I’m glad you got to all hear how, so the next time I come to you with some big idea, you’ll see I’m not talking out of my ass. ”
There’s some laughter at that, not all of it good-natured in my opinion, but laughter all the same.
“But, credit where credit is due, what I’m good at is fighting,” Ty continues, still lounging there in a way that should look nothing but lazy. His specialty.
I think it makes him look even more powerful. So powerful he doesn’t have to sit there like a loaded weapon—he just is one.
“I can make shit happen,” he says. “But all of this tracking and analysis crap? Understanding what’s happening and watching different patterns develop?
That’s all Maddox. If I’m successful, it’s because Maddox not only has the education but the willingness to take on roles outside her fated place in this pack.
That’s no small thing. It means we’re able to respond quickly and creatively when shit goes wrong. And shit always goes wrong.”
One of the old men shakes his head. “I hear you, son,” he says, which is already patronizing. I’m sure ancient Alfric knows that Ty is in no way his son and won’t like the implication that he could be, so that has to be the point of it. “But I worry about your legacy.”
Ty nods as if that’s not the same boring old-school crap they always say when they’re concerned. “We’ve all heard of females bearing young into their hundred and fiftieth year,” he reminds them all. “Maddox is twenty-five.”
There’s a lot of movement in those chairs now, and I decide it’s a virtue after all to keep my eyes respectfully lowered while a roomful of males discuss my fertility.
It occurs to me it’s probably not the first time it’s come up.
“In the meantime, my legacy is that my people eat well,” Ty is saying.
“This pack is one of the three big powers in this valley. We stand on equal ground with the vampire king and a full-blood sorcerer from one of the old families.” I can see him out of the corner of my eye, looking around the table.
“We all know that’s not typical for werewolves.
There’s nothing typical about this pack, and there doesn’t have to be anything typical about the rest of our packs, either.
There’s nothing we’re doing that you all can’t do. ”
More muttering from the men, so he sits forward. “I’m not a hundred-year king by accident,” he says then, grinning. “I’m not going anywhere, and I got the rest of my legacy covered, Alfric. Believe me.”
Everyone laughs again, and even McCaffrey looks slightly less apoplectic than before. The effort to keep my mouth closed is intense. So intense I bite my own tongue, but no one here has to know that.
The men get up and start to file out. They’re slapping each other on the back, crashing their shoulders together, and putting on various displays of friendship, brotherhood, and dominance as they go.
The most powerful males in my world and they still behave like cubs.
Ty moves toward the door. He gives me a lift of his chin while he and his loyal VP, the always kind and friendly Connor, pass by me. Then he’s gone.
It’s Liam who stays behind. I assume it’s to make sure that I leave church without looking too closely at anything in here or—worse—defiling it with my femaleness, sacred as this place is to the holy male wolf penis.
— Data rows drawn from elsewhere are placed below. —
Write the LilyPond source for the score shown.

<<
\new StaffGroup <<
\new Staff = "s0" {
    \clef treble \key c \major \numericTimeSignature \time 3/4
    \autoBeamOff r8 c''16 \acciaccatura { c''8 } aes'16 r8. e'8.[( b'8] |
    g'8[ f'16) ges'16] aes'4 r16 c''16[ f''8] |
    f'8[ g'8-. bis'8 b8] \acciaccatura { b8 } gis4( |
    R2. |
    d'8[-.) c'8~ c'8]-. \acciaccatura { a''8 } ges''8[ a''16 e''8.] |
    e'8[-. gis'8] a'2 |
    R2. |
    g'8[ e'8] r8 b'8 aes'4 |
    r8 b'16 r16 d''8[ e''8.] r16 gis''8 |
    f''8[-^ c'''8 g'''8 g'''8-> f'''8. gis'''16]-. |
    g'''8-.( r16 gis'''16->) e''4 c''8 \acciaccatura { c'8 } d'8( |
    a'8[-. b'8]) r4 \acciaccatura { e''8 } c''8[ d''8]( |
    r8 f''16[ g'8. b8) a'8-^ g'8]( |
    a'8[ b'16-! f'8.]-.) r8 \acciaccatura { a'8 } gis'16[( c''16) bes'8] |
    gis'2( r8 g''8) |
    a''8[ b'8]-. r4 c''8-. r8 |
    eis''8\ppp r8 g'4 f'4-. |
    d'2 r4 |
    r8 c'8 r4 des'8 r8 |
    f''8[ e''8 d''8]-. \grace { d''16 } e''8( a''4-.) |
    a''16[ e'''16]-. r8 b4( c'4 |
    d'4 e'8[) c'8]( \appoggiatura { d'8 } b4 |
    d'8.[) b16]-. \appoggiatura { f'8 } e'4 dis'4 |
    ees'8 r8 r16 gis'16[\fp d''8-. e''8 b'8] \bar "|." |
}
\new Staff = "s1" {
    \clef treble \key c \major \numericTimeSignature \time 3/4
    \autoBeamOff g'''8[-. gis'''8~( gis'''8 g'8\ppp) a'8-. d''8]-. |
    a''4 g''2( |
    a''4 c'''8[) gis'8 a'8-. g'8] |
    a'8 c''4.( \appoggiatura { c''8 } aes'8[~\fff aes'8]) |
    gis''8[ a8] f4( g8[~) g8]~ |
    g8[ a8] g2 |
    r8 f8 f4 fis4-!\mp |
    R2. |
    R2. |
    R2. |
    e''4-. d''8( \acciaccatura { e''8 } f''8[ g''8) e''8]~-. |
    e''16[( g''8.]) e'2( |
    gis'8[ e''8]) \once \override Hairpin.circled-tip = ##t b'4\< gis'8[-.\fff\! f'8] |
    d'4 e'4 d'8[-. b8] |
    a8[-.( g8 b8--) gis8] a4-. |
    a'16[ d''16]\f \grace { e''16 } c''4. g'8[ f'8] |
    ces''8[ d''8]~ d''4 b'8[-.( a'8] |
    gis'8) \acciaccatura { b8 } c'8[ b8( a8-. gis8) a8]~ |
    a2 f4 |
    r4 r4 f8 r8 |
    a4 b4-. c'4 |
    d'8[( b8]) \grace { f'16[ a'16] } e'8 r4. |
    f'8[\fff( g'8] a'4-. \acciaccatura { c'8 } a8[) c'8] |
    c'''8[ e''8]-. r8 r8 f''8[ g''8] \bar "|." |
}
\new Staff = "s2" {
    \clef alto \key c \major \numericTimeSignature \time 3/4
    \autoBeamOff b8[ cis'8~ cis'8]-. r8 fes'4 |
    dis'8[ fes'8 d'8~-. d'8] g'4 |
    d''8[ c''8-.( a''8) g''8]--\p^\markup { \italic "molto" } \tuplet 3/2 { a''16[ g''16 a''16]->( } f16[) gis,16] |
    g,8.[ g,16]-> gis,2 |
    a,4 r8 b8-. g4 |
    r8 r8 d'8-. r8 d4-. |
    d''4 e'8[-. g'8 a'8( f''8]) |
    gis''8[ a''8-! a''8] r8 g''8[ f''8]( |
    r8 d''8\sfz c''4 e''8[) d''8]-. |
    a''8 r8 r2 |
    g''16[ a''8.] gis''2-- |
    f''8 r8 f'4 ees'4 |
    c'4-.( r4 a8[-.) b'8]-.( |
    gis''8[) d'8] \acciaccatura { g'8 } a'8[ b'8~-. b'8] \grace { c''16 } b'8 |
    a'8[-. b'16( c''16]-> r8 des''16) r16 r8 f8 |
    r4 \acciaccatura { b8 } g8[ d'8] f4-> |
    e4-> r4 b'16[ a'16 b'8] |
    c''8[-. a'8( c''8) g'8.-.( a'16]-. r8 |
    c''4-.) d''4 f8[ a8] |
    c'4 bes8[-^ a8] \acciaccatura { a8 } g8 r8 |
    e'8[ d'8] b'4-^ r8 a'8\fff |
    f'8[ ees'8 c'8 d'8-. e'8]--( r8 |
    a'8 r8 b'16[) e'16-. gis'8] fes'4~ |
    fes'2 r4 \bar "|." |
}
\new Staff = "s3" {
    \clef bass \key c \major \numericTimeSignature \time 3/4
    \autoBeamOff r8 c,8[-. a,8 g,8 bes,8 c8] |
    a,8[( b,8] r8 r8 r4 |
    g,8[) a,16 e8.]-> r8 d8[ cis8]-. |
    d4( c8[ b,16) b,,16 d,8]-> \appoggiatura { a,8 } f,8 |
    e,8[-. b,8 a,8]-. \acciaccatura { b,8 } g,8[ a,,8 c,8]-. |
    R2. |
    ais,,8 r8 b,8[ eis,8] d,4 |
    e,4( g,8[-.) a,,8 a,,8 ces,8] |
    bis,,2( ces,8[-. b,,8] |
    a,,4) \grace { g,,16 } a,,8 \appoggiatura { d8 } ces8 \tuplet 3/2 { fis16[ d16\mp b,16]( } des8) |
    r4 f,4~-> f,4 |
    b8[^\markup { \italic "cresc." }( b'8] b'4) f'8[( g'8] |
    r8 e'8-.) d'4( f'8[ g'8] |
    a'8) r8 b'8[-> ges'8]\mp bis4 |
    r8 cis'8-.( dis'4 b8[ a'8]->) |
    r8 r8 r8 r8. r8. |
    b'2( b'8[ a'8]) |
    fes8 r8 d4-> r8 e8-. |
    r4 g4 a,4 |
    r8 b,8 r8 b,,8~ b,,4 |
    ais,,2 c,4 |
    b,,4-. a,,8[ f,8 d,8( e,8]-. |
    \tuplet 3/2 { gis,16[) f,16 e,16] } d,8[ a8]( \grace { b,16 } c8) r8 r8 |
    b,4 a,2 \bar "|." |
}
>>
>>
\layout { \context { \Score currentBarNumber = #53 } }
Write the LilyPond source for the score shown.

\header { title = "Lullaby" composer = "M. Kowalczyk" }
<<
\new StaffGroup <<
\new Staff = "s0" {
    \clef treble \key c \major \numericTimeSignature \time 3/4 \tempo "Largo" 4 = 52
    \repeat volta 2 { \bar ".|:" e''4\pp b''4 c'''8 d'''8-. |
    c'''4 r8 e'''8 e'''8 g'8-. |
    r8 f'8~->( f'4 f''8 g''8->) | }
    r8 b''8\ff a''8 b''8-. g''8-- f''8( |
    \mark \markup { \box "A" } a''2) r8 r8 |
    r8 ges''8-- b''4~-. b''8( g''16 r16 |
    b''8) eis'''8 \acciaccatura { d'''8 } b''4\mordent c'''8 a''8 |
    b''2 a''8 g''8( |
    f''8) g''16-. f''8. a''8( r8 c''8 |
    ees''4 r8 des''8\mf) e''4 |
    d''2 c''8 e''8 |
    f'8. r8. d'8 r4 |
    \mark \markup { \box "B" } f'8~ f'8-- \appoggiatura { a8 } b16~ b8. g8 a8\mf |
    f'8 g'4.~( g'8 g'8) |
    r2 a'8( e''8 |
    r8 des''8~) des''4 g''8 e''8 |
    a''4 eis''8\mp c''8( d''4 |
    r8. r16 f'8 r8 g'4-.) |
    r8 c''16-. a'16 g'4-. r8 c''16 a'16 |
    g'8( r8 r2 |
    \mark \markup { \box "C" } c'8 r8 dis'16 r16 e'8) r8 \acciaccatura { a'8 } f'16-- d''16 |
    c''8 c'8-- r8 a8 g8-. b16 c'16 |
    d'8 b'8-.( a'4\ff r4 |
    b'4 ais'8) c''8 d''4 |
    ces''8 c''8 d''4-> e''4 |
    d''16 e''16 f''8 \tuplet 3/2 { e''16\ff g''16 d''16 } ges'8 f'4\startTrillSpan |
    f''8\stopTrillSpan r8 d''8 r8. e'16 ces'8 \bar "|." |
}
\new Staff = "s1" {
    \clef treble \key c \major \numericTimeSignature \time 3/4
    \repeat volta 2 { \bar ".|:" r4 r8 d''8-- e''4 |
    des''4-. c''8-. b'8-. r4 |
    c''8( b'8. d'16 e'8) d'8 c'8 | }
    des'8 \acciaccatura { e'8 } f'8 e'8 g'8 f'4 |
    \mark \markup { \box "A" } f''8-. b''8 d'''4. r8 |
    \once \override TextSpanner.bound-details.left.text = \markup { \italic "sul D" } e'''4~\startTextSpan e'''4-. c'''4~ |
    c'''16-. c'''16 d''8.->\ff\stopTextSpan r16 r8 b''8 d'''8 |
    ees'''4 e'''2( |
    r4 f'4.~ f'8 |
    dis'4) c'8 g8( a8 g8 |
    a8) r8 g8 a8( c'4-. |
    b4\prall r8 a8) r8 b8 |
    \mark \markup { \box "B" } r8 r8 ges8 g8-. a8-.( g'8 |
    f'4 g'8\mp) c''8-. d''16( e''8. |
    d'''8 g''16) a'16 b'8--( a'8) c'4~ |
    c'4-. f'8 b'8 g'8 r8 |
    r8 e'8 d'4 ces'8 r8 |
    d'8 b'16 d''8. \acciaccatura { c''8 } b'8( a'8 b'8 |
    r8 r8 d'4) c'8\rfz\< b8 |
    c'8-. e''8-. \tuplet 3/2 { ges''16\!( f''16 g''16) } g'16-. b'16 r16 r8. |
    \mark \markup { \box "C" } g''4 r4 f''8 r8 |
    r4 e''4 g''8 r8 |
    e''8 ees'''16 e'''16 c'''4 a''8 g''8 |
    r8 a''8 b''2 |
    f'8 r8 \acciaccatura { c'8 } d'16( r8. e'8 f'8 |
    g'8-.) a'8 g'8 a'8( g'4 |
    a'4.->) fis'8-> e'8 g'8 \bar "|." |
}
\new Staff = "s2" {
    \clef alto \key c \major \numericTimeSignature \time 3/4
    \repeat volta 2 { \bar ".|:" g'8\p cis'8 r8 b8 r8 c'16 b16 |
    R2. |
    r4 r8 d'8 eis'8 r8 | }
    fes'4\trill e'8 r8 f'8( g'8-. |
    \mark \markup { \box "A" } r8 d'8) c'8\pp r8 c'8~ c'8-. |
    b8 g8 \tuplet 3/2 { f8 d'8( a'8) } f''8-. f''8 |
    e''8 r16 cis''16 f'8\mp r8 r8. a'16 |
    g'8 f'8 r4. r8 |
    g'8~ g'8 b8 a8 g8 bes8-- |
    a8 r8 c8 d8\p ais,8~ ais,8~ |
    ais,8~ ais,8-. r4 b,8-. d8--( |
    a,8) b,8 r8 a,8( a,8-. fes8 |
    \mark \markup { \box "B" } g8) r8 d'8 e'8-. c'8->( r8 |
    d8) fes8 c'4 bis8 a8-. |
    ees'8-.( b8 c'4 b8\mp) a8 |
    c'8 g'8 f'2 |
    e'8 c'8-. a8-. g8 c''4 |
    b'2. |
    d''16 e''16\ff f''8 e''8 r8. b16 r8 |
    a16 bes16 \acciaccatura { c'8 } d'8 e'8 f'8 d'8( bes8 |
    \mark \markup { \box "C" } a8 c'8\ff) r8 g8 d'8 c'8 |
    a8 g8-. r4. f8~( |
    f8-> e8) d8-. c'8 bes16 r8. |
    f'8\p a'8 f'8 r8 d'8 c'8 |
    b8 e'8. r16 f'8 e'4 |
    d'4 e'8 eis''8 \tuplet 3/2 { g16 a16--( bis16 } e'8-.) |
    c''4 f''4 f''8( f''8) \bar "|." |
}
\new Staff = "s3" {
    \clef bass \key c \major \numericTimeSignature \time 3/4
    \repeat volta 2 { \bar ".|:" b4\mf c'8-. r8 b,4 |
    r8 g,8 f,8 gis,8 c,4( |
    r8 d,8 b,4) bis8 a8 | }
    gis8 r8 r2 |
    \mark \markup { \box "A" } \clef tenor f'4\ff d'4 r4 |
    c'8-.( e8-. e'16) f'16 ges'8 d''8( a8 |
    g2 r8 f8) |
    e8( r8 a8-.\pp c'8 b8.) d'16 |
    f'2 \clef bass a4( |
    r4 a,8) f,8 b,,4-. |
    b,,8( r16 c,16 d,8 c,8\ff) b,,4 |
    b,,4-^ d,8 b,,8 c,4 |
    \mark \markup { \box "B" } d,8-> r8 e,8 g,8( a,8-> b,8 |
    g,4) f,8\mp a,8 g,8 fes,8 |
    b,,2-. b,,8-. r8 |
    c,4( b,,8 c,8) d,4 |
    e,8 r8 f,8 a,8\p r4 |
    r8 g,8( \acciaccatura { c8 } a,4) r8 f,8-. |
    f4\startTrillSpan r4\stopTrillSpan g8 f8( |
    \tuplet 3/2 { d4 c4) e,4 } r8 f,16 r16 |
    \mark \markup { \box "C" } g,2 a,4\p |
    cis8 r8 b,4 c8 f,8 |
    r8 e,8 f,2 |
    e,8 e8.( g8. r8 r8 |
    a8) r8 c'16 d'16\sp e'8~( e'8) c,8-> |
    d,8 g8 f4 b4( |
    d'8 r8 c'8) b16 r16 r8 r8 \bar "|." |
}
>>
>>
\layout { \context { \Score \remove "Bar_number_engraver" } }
I dutifully turn around and head for the door, but he stops me with that same grave look in his eyes. I brace myself, waiting for the takedown. The list of things I did wrong. The ways I’ve dishonored myself and my family and worst of all, this pack and its leader.
Instead, Liam nods. The corner of his mouth curves.
“Nice job, little sister,” he says. “You did good.”
I follow him out and down the tunnel, back into the crowded grand cavern with a smile I’m trying to hide on my own face.
Then I let myself begin to wonder if maybe—just maybe—we might be okay after all.